--- Supplied data Enclosed Below ---
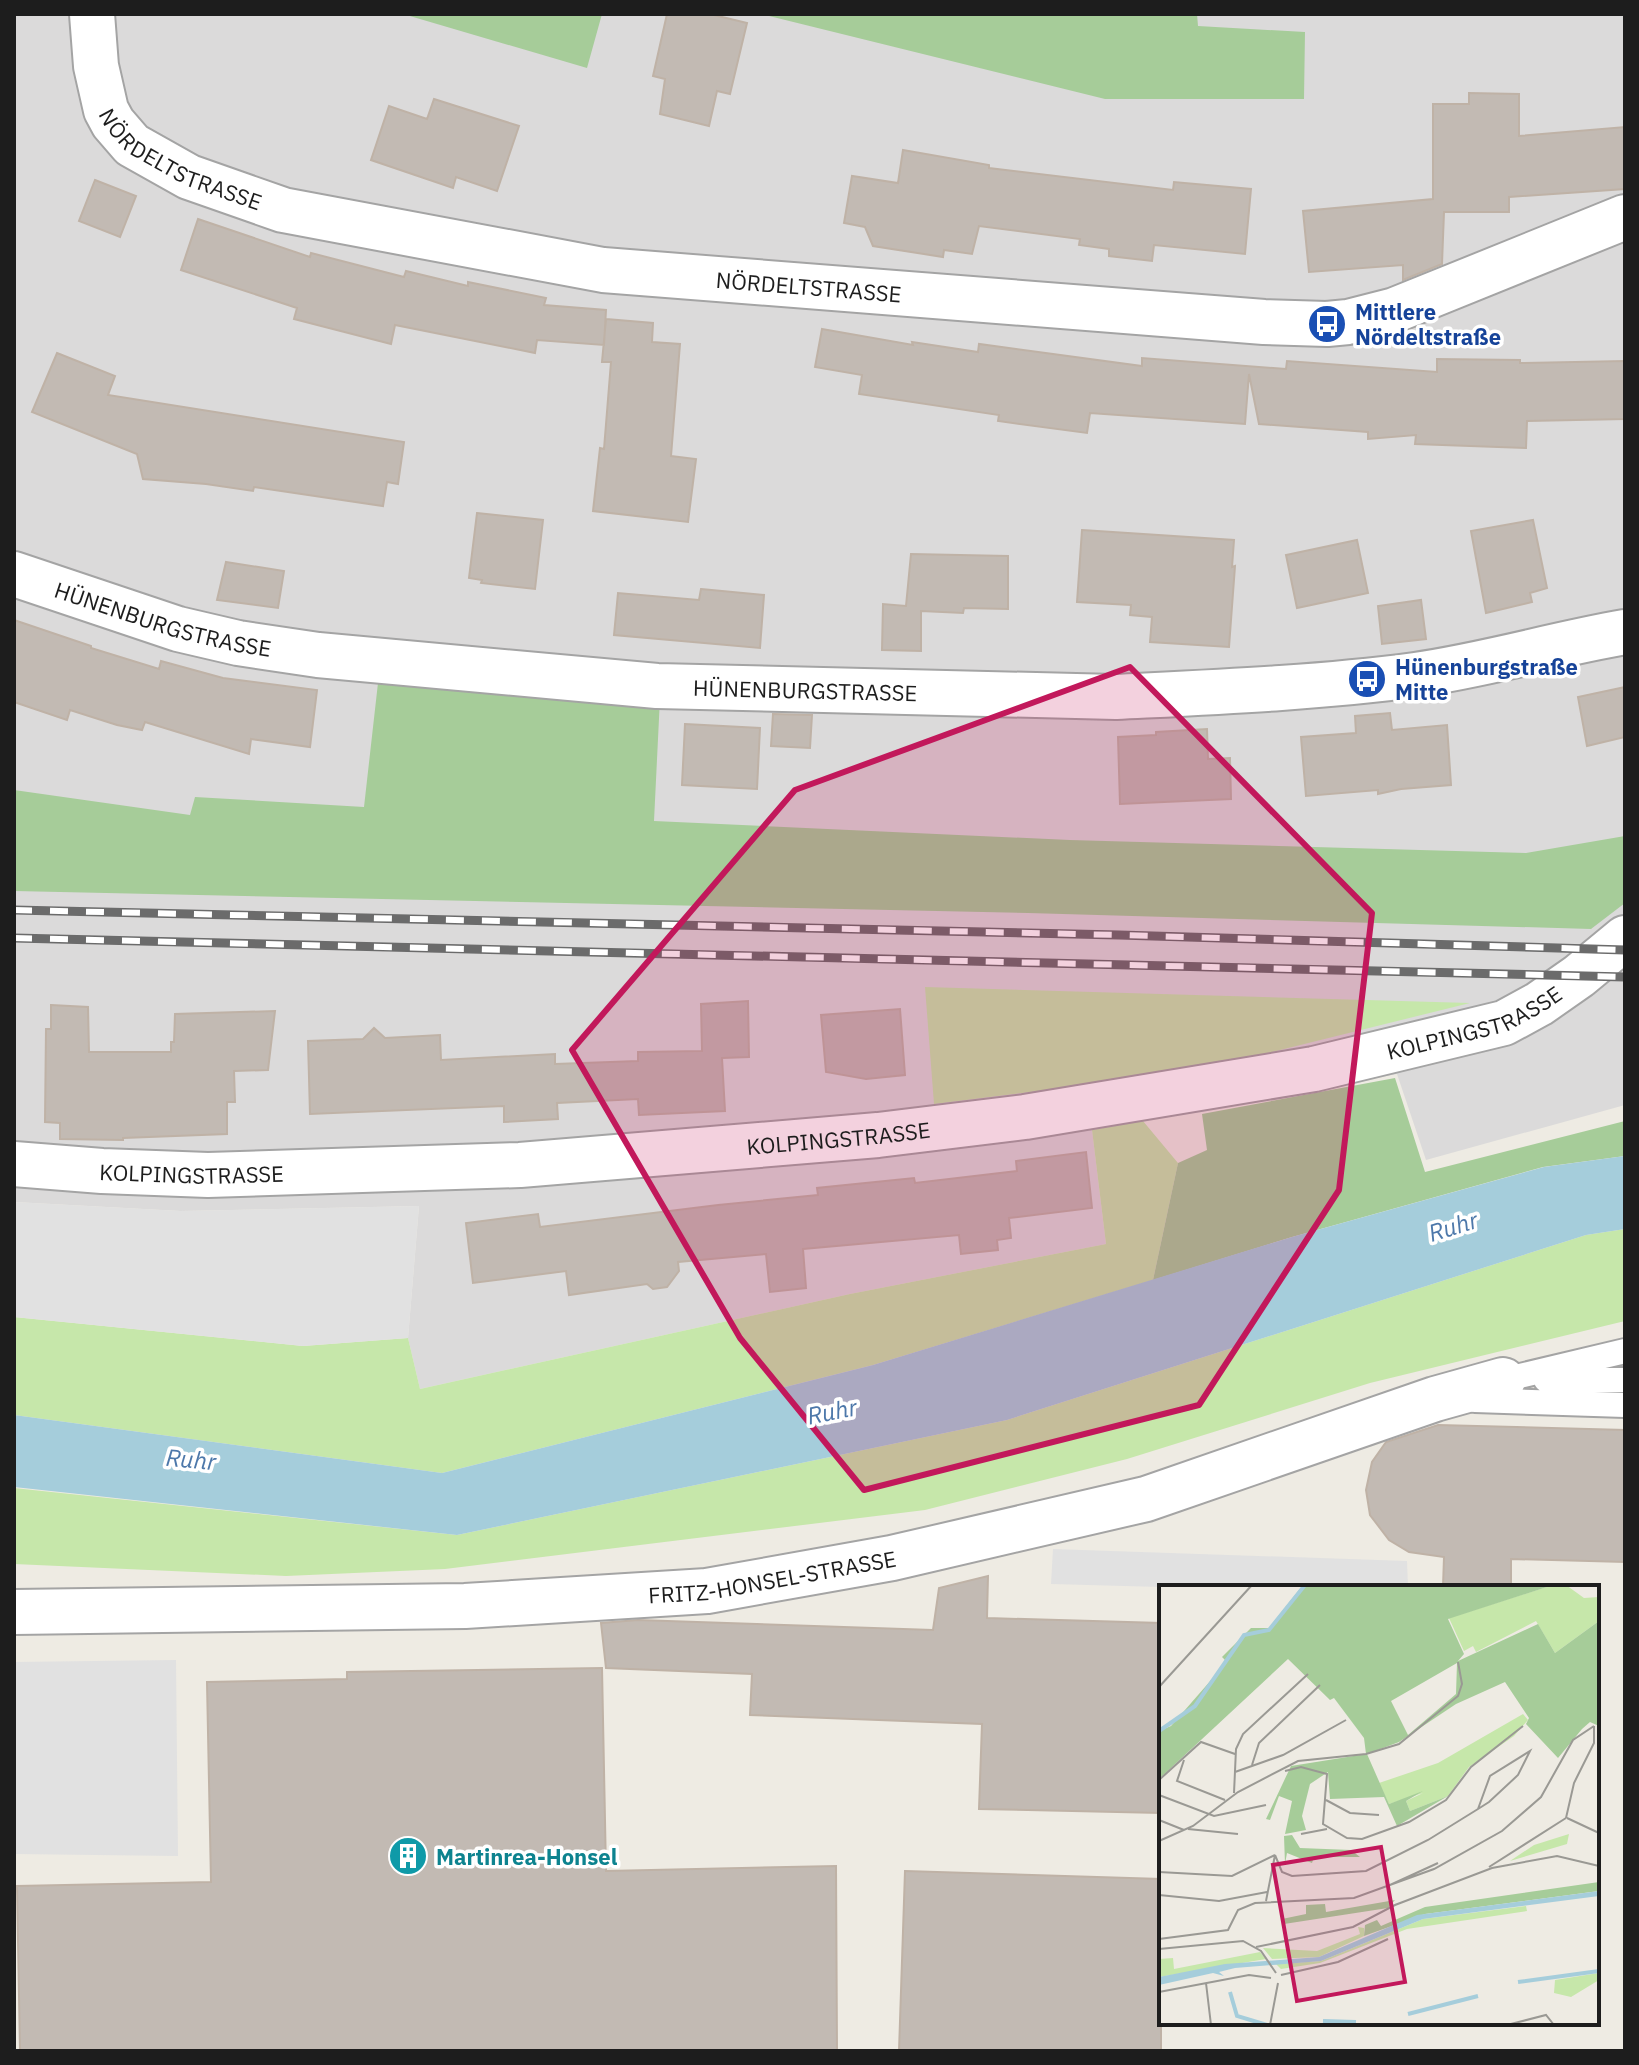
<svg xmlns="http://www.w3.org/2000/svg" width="1639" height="2065" font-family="'IBM Plex Sans',sans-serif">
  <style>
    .residential { fill: #dbdada }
    .grass { fill: #c6e7aa }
    .forest { fill: #a6cc99 }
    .parking { fill: #e1e1e1 }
    .water { fill: #a5cddb }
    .building { fill: #c2bab3; stroke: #bfb2a6; stroke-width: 2 }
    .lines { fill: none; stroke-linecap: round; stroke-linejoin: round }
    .service-casing { stroke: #a4a4a4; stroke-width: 28 }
    .minor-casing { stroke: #a4a4a4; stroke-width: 48 }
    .service { stroke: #fff; stroke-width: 24 }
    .minor { stroke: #fff; stroke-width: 44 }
    .rail-casing { stroke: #6b6b6b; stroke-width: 9 }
    .rail { stroke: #fff; stroke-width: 6; stroke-dasharray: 18; stroke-linecap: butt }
    .marked { fill: #c2185b; fill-opacity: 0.2; stroke: #c2185b; stroke-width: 6; stroke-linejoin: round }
    .labels { text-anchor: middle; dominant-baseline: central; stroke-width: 7; stroke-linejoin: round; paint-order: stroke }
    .street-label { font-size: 22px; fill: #1d1d1d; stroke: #fff }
    .transit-label { font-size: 22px; font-weight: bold; fill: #164399; stroke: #fff; text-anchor: start }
    .culture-label { font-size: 22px; font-weight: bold; fill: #0d838f; stroke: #fff; text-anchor: start }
    .water-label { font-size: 24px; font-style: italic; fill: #4d78aa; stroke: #fff }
    .inset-river { fill: none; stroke: #a5cddb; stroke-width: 4 }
    .inset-road { fill: none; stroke: #9a9994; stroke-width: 2 }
    .view { fill: #c2185b; fill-opacity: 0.15; stroke: #c2185b; stroke-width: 4 }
    .inset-edge { fill: none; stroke: #1d1d1d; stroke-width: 4 }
  </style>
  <rect width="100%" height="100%" fill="#eeebe3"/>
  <!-- residential -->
  <path class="residential" d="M14,14H1625V1105L1426,1160L1397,1074L1092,1130L1106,1244L850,1294L420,1389L408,1338L419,1206L181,1211L14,1202Z"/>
  <!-- grass -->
  <path class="grass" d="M925,987L1470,1003L1191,1072L934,1104Z
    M1143,1121L1178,1163L1153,1280L873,1365L442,1473L14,1415V1317L303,1346L408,1338L420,1389L850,1294L1106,1244L1092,1130Z
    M1625,1229V1321L1370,1383L1127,1459L925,1510L445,1569L286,1576L14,1564V1488L457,1535L1007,1420L1586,1235Z"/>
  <!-- forest -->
  <path class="forest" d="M403,14H602L587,68Z
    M761,14H1197L1198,26L1305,32L1304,99H1105Z
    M379,674L660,698L654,821L1070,840L1526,853L1625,836V903L1591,929L1028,913L14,891V790L190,815L195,797L364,807Z
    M1395,1078L1425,1172L1625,1121V1156L1543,1167L1292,1237L1153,1280L1178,1163L1207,1150L1202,1114Z"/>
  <!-- parking -->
  <path class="parking" d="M14,1202L181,1211L419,1206L408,1338L303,1346L14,1317Z
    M1053,1549L1407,1561L1408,1587H1161L1051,1584Z
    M176,1660L178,1856L14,1854V1662Z"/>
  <!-- water -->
  <path class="water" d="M1625,1156V1229L1586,1235L1007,1420L457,1535L14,1487V1415L442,1473L873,1365L1292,1237L1544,1167Z"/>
  <!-- building -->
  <path class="building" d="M667,14H710L747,23L730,94L717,91L709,126L660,114L665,79L653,76Z
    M1469,93L1519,94V136L1625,127V189L1509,197V212H1444L1442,264L1403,280V265L1309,272L1303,211L1433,199V104H1469Z
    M434,99L519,126L497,191L456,177L453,188L371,160L389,106L427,119Z
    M903,150L989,165V168L1173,190L1174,182L1251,189L1245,254L1154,245L1152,261L1109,256V249L1079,245L1080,239L979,226L972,254L944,250L943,257L873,246L865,227L844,223L852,176L898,183Z
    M95,180L136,196L120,237L79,221Z
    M198,219L310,257L311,253L404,277L406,271L468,286V282L546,298L544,305L606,310L604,345L537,340L535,353L395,325L391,344L294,319L297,308L181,270Z
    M606,319L653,323L652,342L680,344L671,456L696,459L688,522L593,511L600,448L604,449L611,362H602Z
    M822,329L913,345L912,342L978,352L979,344L1142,366V358L1286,369L1287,361L1437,372V359L1520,360V363L1625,361V419L1527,421L1526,448L1415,444L1416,435L1368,439V432L1259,424L1249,374L1245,424L1090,413L1087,433L998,421L999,415L859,394L862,375L815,367Z
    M57,353L115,376L108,395L404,442L398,484L387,482L383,506L254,487L253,491L206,484L143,479L137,454L32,412Z
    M477,513L543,520L535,589L481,583L482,580L469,578Z
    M1533,520L1547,588L1530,593L1532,602L1486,613L1471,531Z
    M1082,530L1234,540L1232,567L1235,566L1229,647L1150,642L1152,617L1130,615L1131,605L1077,602Z
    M1357,540L1368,593L1297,608L1286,555Z
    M911,554L1008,556V609L964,608L963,613L921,611V651L882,650L883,604L906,606Z
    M226,562L284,571L278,608L217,600Z
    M701,589L764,595L760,648L614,635L618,593L699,600Z
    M1421,600L1426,639L1382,644L1378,606Z
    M14,620L91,646V648L159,669L161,661L223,678L317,690L310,747L251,739L249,754L145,722L142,730L117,725L70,710L67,720L14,702Z
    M1625,687V737L1587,746L1578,697Z
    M1390,713L1392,730L1447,725L1451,785L1401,789L1378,794V790L1306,796L1301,737L1356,733L1355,716Z
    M773,714L812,715L810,748L771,746Z
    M685,724L760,728L757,789L682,785Z
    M1207,729L1208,759L1230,758L1231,799L1120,804L1118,737L1156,735V732Z
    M748,1001L749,1057L722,1058L725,1111L639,1115L638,1099L557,1103L558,1119L504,1122V1106L310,1114L308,1041L363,1039L374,1028L385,1038L440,1035L441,1060L555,1054V1064L638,1061V1052L702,1051L701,1004Z
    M51,1005L88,1007L89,1052H171V1042H174L175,1014L275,1011L268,1070L234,1071L235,1102H227V1134L123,1138V1140L60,1139V1123L45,1122L46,1029H51Z
    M900,1009L905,1075L866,1079L826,1072L821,1015Z
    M1086,1152L1092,1208L1009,1218L1011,1238L997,1240L998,1250L961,1254L959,1235L803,1249L806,1288L770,1292L766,1254L678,1262L679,1271L667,1287L653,1289L647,1284L569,1295L566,1271L473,1283L466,1223L538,1214L540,1227L718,1205L818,1195L817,1188L914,1178L915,1183L1017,1171L1016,1161Z
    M1438,1425L1625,1430V1562L1511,1559V1587H1443L1444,1557L1409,1552L1389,1540L1370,1515L1366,1490L1372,1462L1386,1442Z
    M988,1576L987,1618L1161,1623V1813L979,1809L982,1724L750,1715L752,1674L606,1668L601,1623L638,1620L933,1630L939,1588Z
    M602,1668L606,1871L836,1866L837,2051H20L17,1886L211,1882L207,1682L347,1679V1672Z
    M905,1871L1161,1879V2051H899Z"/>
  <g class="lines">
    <!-- service casing -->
    <g class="service-casing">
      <path id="service" d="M1503,1380L1625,1351
        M1546,1380H1625
        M1475,1400L1625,1405"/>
    </g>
    <!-- minor casing -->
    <g class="minor-casing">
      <g id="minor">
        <path id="s1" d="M92,14L96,66L106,110L113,123L132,145L189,177L283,210L603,270L1264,322L1327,324L1348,322L1395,310L1625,217"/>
        <path id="s2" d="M14,574L178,629L238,643L318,655L657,686L1116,697C1216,692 1316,688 1415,675C1486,665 1555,644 1625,632"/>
        <path id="s3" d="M14,1164L102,1171L208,1175L520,1165L878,1135L1025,1117L1314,1069L1504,1023L1539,1004L1579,976L1625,938"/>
        <path id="s4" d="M14,1612L465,1606L707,1591L892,1558L1146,1499L1435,1399L1503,1380"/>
      </g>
    </g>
    <!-- service -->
    <use href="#service" class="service"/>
    <!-- minor -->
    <use href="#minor" class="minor"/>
    <!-- rail casing -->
    <g class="rail-casing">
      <path id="rail" d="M14,910L1119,935L1625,950
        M14,938L1625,977"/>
    </g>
    <!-- rail -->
    <use href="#rail" class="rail"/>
  </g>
  <!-- marked area -->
  <path class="marked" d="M1130,667L1372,913L1339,1190L1199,1405L864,1490L740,1338L572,1050L795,790Z"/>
  <!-- icons -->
  <defs>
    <g id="bus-disc" transform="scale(2)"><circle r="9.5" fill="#1a4fb4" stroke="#fff"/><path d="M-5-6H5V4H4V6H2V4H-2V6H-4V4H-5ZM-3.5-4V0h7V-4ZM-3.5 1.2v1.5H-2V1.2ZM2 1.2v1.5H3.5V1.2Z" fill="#fff"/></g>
    <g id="building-disc" transform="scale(2)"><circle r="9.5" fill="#0f9aa8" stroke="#fff"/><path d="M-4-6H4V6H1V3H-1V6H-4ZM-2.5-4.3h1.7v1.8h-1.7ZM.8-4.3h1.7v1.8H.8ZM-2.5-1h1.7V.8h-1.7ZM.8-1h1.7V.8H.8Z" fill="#fff"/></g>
  </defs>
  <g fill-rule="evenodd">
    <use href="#bus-disc" x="1327" y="324"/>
    <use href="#bus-disc" x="1367" y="679"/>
    <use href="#building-disc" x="408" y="1856"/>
  </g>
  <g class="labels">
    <!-- street labels -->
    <g class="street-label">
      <text stroke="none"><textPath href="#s1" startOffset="190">NÖRDELTSTRASSE</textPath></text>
      <text stroke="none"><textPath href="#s1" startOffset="838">NÖRDELTSTRASSE</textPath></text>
      <text stroke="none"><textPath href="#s2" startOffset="156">HÜNENBURGSTRASSE</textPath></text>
      <text stroke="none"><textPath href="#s2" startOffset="804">HÜNENBURGSTRASSE</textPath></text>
      <text stroke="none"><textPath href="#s3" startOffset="1474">KOLPINGSTRASSE</textPath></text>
      <text stroke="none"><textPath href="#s3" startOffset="826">KOLPINGSTRASSE</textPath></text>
      <text stroke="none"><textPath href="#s3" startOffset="178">KOLPINGSTRASSE</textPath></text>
      <text stroke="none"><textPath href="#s4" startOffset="760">FRITZ-HONSEL-STRASSE</textPath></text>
    </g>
    <!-- transit labels -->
    <g class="transit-label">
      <text x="1355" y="311">Mittlere<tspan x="1355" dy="25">Nördeltstraße</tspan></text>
      <text x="1395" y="666">Hünenburgstraße<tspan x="1395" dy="25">Mitte</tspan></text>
    </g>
    <!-- culture labels -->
    <g class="culture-label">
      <text x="436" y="1856">Martinrea-Honsel</text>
    </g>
    <!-- water labels -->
    <g class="water-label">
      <text transform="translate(1453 1226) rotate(-17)">Ruhr</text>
      <text transform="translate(832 1411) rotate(-11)">Ruhr</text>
      <text transform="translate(191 1459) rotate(5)">Ruhr</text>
    </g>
  </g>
  <!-- overview -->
  <g transform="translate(1159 1585)">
    <rect width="440" height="440" fill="#eeebe3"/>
    <path d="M394,0H407L425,13L440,12V36L396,68L377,36L317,67L314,61L305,66L290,33ZM364,129L369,135L355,151L310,182L289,211L251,226L247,216L264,208L230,219L220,198L279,178ZM410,249L408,259L351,276L375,260ZM367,321L368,326L248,344L161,378L122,384L117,379L162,376L264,334ZM199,342L205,343V351L160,372L113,374L104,363L158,366L201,349ZM101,367L107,374L0,392V374L14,373L15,384ZM440,388V395L412,412L395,408L396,395Z" fill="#c6e7aa"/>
    <path d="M144,0H394L289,34L305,69L299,76L379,39L396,68L440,36V141L431,137L423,144L399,173L367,139L370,133L346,97L297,119L240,157L208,169L230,219L264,206L247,216L251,226L289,211L238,241L225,212L171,214L169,187L151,199L143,231L147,245L126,249L133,216L120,211L111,235L107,234L132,181L207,169L205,153L175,113L171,115L129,74L0,194V146L12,141L53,94L67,76L63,72L92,43H110ZM298,78L297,109L249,150L232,116ZM133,250L141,263L192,265L201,272H155L153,278L128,268L126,279L125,251ZM440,297V306L266,329L205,351L206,340L218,335L222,341L266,322ZM236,315L229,323L125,339L123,334L147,329V320L166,319L167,327Z" fill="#a6cc99" fill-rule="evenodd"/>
    <path d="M440,306V311L264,334L162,376L76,383L60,387L65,391L54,388L0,400V392L66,379L160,372L258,330Z" fill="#a5cddb"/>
    <path class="inset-river" d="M0,146L36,121L85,50L110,45L146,0M359,397L440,386M71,407L78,431L108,440M249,429L319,411M164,436L197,437"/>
    <path class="inset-road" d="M0,102L93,0M25,175L18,196L66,215M93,180L100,158L161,100M126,186L142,182L168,189L164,239L188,253L203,254L250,237L287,215L312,182L364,141M76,187L124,170L187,135M0,195L42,157L76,169M75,208L77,164L84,149L149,89M0,210L55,231L107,220M167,215L191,228L220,230M407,233L415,198L435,158V141M408,233L440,248M0,235L25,245M29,244L79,249M142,249L168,244M0,256L34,241L79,207L139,176L207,169L240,159L299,111L303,99L299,77M116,270L123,287L133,291L207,286L269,255L319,224L330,217L359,190L371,166L331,191L319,224M330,282L407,233M0,287L73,291L116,270M231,300L279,278M0,310L60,316L108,307M107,316L116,270M0,354L69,345L79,325L96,318L195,313L275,284L343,246L382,212L414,155L435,141M97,362L194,342L236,320L333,283L398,271L440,281M0,364L84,356L102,366L117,388M122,390L179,377L229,354M47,398L52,440M0,407L90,390L112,393M111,440L119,398M348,440L387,430L395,440"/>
    <path class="view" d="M222,262L246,397L138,416L114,280Z"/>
    <rect width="440" height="440" class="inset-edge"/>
  </g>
  <!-- border -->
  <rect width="1639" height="2065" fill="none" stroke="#1d1d1d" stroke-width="32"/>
</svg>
--- End of Enclosed Supplied data ---
§ Brief: Read through the data and copy every line where "lines" shows up.

§ Answer section:
    .lines { fill: none; stroke-linecap: round; stroke-linejoin: round }
  <g class="lines">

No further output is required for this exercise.